WORK TO BE COMPLETED:
Reproduce the entire listing exactly as written, apart from its pictures.

DATA:
..........

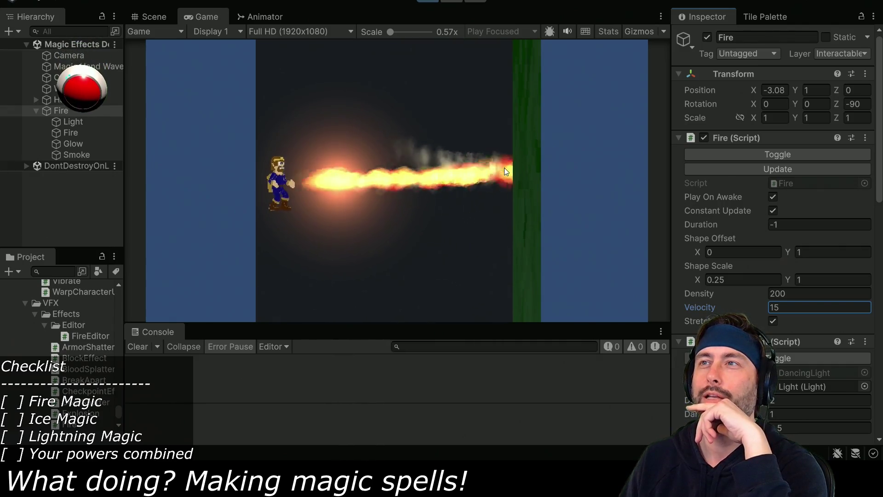
click(80, 124)
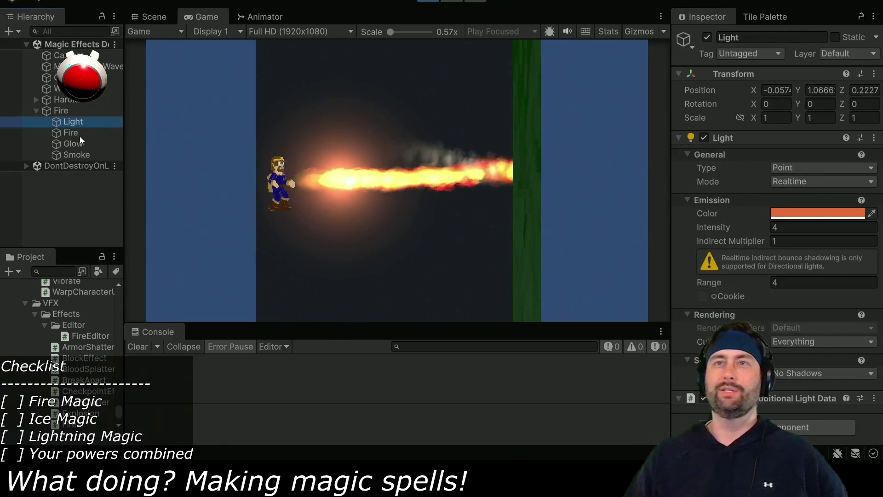
- Select the Fire, Glow and Smoke particle systems together in the Scene view
shift+click(78, 145)
click(152, 18)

..........

ANSWER BELOW:
click(80, 124)
- Select the Fire, Glow and Smoke particle systems together in the Scene view
shift+click(78, 145)
click(152, 18)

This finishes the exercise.